(THE DATA)
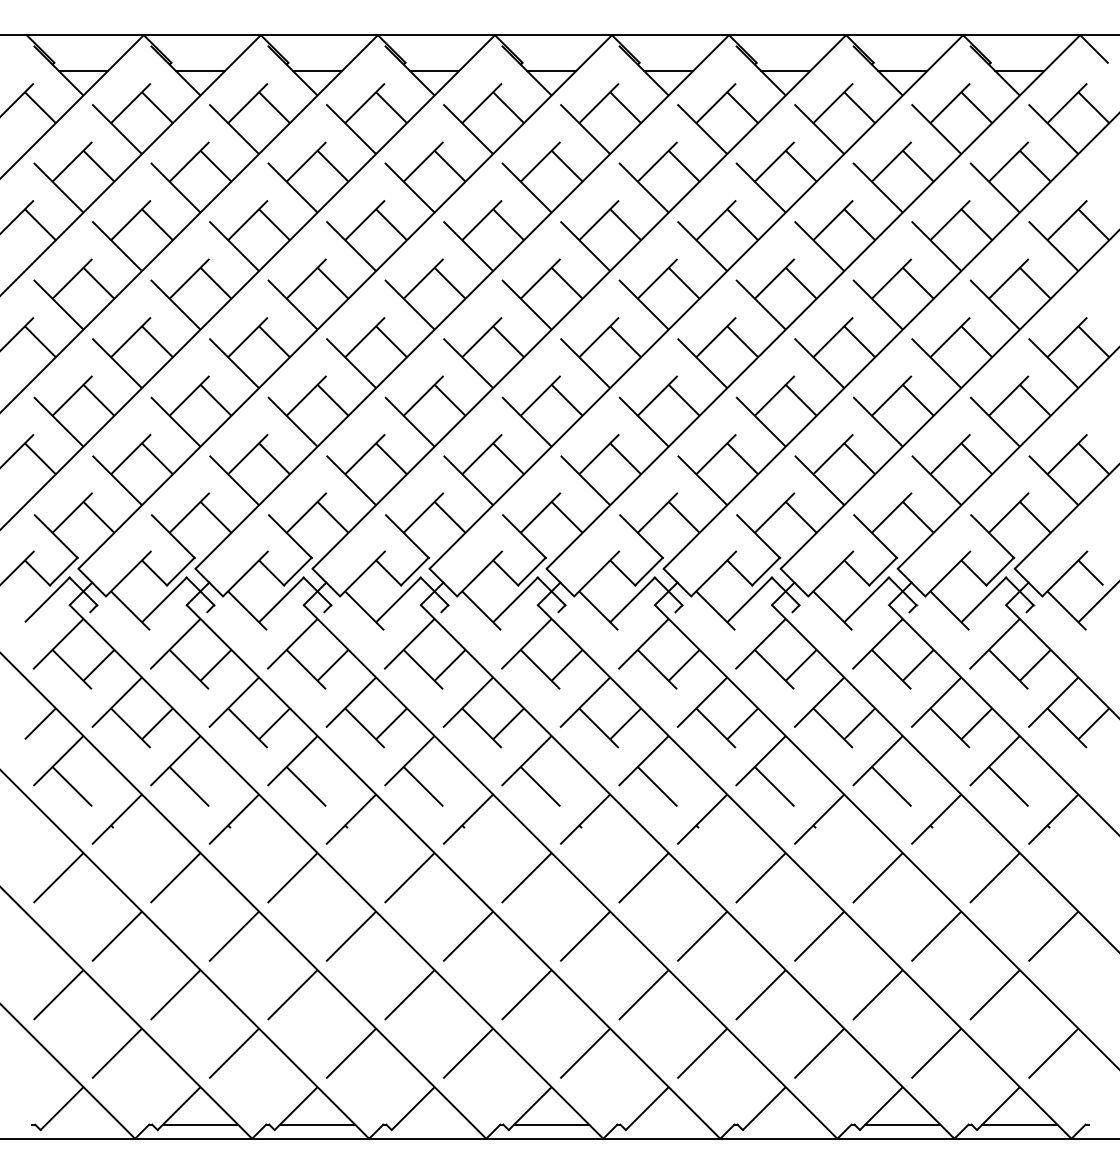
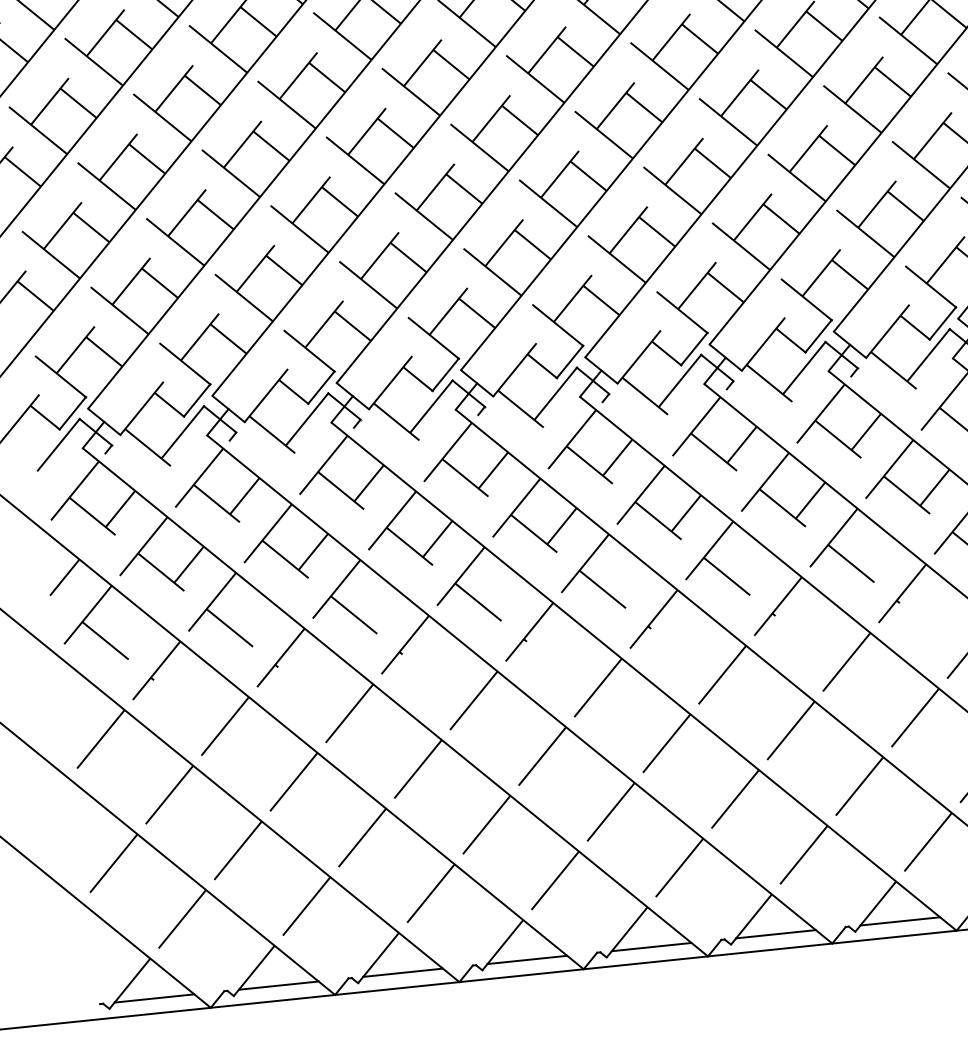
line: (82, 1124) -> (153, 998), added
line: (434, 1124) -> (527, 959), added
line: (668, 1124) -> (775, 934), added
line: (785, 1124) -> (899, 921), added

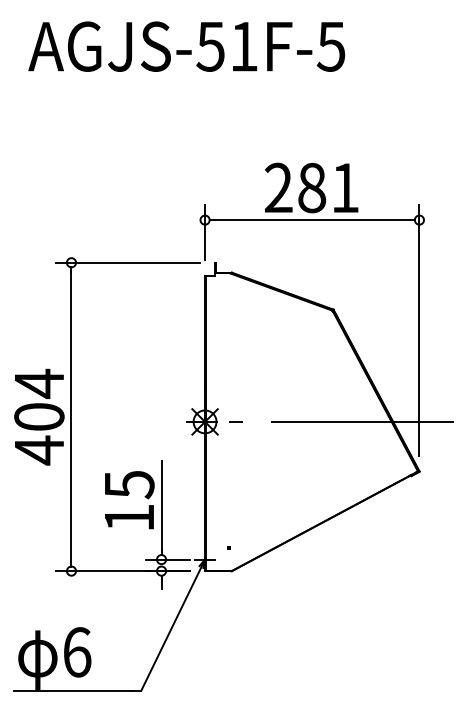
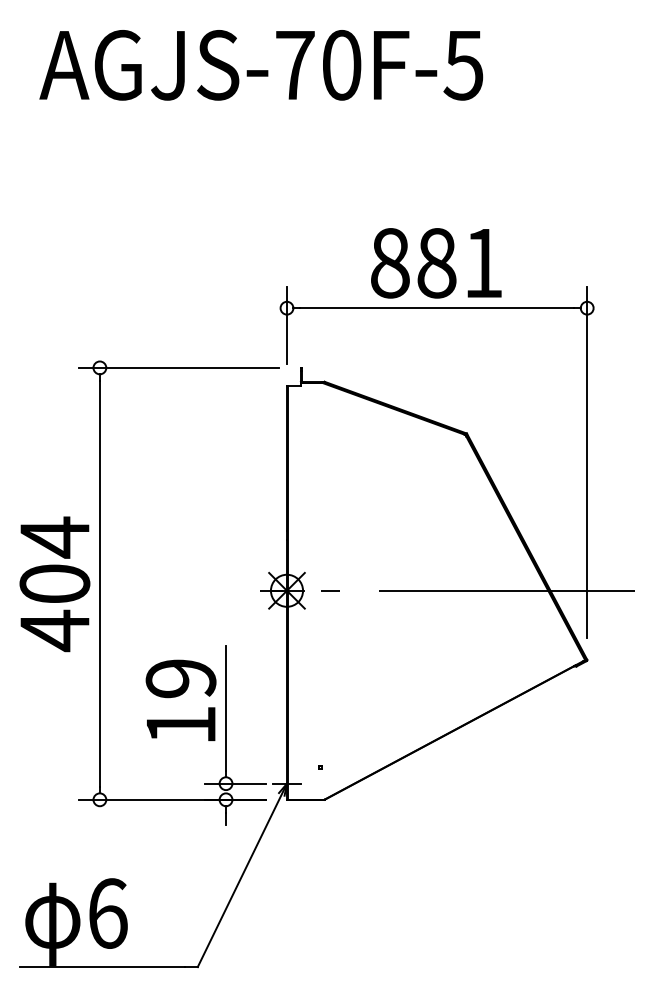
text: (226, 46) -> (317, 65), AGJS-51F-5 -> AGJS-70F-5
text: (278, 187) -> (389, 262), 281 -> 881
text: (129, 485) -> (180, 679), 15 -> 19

(TASK PROMPT)
Repeat the data exactly, excluding the pictures.

(TASK SOLUTION)
line: (82, 1124) -> (153, 998), added
line: (434, 1124) -> (527, 959), added
line: (668, 1124) -> (775, 934), added
line: (785, 1124) -> (899, 921), added

text: (226, 46) -> (317, 65), AGJS-51F-5 -> AGJS-70F-5
text: (278, 187) -> (389, 262), 281 -> 881
text: (129, 485) -> (180, 679), 15 -> 19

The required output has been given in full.